Still, I can’t help wondering if I’ve compromised my vocation by plugging it into the American mainframe. The advantages, the conveniences of these new machines are obvious. What about the drawbacks? Isn’t a writer likely to be lazy and careless when it’s so easy to delete and revise? You choose every word with infinite care when the alternative is typing the whole page over, or using that toxic ‘white-out’ fluid that will give you a serious headache. I don’t think anyone will argue that American journalism has improved since it was computerized.
Another thing that worries me is that the tendency of all this technology – laptop, desktop, electronic bulletin boards – is to make every writer his own publisher. Eventually there will be more publishers than readers, better than a one-to-one ratio between the sources of information and its consumers. Besides dilution and a loss of focus, there will be a tendency for consumers to eat what they like and ignore what is nourishing. In the electronic media, proliferation and democracy brought us Howard Stern, Rush Limbaugh and ‘Studs.’

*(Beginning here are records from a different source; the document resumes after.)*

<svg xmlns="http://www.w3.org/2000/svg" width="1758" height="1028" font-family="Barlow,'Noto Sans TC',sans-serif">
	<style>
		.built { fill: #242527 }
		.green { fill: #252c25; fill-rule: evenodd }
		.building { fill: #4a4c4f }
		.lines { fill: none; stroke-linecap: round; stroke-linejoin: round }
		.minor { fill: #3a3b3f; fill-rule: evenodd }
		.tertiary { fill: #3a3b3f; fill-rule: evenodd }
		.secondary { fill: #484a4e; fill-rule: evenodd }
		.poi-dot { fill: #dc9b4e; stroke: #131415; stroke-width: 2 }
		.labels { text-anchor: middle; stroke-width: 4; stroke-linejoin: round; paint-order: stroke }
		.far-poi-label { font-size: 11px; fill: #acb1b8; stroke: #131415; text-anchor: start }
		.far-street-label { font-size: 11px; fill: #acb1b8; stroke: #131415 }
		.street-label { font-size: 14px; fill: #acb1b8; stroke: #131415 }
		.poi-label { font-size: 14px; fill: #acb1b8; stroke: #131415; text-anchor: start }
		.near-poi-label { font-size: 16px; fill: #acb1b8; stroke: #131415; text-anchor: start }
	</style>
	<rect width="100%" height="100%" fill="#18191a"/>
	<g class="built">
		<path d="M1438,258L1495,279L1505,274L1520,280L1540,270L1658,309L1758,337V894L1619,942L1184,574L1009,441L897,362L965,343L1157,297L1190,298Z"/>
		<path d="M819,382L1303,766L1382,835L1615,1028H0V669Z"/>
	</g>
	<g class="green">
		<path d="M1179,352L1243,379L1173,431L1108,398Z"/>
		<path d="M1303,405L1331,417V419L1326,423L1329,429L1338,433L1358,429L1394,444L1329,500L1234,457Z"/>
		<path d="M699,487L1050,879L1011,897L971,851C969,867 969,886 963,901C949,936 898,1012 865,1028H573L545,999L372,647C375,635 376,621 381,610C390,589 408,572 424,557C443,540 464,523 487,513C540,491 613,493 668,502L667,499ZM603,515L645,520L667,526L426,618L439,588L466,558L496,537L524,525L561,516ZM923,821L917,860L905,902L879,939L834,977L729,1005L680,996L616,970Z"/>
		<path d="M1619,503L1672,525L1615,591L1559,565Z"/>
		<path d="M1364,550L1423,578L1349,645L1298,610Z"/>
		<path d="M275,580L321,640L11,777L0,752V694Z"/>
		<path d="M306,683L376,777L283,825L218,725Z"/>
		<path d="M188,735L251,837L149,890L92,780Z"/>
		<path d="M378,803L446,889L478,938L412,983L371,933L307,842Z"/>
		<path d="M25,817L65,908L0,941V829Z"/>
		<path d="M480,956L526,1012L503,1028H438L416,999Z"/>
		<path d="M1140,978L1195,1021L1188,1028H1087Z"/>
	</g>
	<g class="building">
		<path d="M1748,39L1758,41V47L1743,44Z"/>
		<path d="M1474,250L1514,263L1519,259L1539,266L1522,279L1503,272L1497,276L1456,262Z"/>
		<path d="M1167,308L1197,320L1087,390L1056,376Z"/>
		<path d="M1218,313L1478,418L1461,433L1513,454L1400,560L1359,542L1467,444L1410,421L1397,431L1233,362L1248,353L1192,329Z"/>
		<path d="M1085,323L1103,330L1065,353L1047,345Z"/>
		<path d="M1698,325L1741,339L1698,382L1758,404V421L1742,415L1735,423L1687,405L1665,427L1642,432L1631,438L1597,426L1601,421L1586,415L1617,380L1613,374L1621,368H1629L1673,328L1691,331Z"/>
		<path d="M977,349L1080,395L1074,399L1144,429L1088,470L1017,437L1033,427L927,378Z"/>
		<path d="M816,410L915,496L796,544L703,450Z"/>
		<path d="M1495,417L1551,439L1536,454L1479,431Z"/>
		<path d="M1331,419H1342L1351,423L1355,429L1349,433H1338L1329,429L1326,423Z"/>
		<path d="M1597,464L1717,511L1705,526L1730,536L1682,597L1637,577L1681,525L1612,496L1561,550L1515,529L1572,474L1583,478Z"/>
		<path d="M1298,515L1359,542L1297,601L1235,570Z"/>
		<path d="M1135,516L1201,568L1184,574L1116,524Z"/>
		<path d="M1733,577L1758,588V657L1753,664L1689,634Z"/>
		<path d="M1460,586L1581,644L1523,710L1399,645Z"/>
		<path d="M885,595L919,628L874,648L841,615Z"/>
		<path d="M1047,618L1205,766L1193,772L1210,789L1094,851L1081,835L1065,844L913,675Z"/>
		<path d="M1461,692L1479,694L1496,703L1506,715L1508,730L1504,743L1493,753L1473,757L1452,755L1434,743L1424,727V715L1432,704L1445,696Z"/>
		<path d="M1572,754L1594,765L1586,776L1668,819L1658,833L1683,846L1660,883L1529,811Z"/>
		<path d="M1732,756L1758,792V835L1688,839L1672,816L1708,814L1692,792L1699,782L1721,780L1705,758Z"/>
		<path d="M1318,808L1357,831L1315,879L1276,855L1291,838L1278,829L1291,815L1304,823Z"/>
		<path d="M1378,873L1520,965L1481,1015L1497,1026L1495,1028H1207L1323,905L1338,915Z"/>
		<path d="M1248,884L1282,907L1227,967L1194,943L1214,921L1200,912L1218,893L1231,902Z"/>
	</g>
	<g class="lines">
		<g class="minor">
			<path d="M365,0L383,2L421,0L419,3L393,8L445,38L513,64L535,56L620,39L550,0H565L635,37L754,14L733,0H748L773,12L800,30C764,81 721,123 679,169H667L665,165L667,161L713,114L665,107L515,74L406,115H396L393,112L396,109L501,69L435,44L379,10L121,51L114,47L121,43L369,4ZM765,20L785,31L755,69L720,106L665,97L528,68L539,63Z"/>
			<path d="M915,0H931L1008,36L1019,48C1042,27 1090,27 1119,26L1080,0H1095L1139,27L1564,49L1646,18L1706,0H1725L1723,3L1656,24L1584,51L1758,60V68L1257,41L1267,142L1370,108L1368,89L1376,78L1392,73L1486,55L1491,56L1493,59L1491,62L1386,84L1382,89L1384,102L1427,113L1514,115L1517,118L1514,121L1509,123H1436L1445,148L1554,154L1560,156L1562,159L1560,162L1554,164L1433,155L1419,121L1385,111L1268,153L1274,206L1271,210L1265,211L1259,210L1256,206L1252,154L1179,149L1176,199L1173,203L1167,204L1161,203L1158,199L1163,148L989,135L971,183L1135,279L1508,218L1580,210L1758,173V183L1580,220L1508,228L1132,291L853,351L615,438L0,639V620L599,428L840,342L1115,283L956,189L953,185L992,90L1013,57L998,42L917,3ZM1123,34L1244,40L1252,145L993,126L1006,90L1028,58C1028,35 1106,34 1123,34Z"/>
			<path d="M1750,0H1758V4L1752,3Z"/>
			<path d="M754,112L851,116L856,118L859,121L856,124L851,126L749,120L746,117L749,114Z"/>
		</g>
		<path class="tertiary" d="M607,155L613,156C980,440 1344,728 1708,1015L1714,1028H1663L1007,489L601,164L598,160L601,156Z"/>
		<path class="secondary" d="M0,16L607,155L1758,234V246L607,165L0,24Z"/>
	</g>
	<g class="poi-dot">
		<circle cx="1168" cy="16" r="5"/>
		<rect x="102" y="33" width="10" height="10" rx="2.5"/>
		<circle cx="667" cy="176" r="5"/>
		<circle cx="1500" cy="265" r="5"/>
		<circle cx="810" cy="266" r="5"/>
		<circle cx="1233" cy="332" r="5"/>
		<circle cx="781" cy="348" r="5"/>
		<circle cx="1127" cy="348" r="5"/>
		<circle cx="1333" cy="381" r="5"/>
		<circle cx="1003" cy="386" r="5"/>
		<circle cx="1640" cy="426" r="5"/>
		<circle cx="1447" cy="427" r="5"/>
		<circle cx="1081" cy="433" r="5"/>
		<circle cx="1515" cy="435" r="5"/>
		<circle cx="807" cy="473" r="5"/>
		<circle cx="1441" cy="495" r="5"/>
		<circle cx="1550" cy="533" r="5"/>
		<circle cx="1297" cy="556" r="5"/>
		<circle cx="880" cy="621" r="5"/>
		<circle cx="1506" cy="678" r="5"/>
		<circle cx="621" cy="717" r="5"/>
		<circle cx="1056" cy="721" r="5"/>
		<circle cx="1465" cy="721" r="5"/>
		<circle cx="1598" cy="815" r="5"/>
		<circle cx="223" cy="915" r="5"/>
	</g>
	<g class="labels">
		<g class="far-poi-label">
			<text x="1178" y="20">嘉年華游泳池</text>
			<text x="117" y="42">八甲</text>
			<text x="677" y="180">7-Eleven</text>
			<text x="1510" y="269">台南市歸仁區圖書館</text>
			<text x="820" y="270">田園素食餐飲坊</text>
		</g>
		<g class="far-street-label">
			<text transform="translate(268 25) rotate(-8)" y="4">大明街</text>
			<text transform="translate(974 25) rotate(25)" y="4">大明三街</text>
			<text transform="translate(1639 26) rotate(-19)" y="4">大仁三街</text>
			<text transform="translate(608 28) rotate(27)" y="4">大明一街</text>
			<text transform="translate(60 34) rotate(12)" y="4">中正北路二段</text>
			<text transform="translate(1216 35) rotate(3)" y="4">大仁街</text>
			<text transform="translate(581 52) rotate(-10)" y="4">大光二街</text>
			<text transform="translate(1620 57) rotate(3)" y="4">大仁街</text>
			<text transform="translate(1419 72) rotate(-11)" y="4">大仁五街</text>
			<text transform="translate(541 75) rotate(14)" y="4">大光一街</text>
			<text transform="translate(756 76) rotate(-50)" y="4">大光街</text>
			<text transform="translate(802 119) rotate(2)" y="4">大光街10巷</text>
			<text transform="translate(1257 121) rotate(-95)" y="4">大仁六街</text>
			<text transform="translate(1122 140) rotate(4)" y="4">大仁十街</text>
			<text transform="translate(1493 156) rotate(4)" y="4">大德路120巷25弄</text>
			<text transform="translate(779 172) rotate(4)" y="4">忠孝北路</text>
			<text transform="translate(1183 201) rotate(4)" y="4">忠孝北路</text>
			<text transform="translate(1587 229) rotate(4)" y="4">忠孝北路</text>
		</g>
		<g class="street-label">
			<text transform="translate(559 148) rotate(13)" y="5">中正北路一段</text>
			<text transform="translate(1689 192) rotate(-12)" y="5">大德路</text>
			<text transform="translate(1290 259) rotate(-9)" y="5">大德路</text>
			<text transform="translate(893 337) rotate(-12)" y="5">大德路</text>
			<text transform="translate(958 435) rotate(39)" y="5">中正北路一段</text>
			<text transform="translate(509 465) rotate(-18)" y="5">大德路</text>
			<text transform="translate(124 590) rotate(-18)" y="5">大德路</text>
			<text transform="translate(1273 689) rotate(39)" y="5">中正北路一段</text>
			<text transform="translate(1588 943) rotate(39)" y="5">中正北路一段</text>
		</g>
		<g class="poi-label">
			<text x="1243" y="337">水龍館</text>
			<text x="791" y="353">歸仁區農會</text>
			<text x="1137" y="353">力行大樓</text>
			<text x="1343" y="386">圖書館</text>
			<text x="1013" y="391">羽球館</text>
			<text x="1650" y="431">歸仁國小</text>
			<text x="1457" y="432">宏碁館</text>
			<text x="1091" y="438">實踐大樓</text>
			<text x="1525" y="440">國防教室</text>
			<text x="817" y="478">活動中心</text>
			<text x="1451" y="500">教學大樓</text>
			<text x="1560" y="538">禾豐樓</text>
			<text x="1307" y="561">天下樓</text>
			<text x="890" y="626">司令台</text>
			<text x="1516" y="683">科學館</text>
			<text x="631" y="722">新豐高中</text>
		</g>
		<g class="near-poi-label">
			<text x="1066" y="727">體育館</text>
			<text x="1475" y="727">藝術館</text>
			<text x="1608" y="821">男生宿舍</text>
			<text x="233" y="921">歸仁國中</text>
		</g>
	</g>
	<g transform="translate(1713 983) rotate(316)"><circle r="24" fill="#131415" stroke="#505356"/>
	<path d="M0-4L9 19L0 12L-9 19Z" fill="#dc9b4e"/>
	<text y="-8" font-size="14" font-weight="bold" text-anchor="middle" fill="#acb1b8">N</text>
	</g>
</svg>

I’m sure there were defenders of raw meat and dark caves who lodged similar objections against the discovery of fire. The future is electronic; typewriters will never stage a comeback. But triumphant surfers should be warned that it doesn’t matter what share of the information market they control, or how many billion units of information they can summon at the touch of the key marked ‘Enter.’ They’ll be judged by the quality of what they produce and preserve. When I think of our bygone era, I can picture the monks of the Dark Ages, with cramped fingers copying the wisdom of the ancients by candlelight. For a century men and women sat in front of these clumsy typewriters, fighting every impediment from eyestrain to tuberculosis, and created literature that will remain long after the machines that typed it have vanished from human memory.
The jury is out on their successors.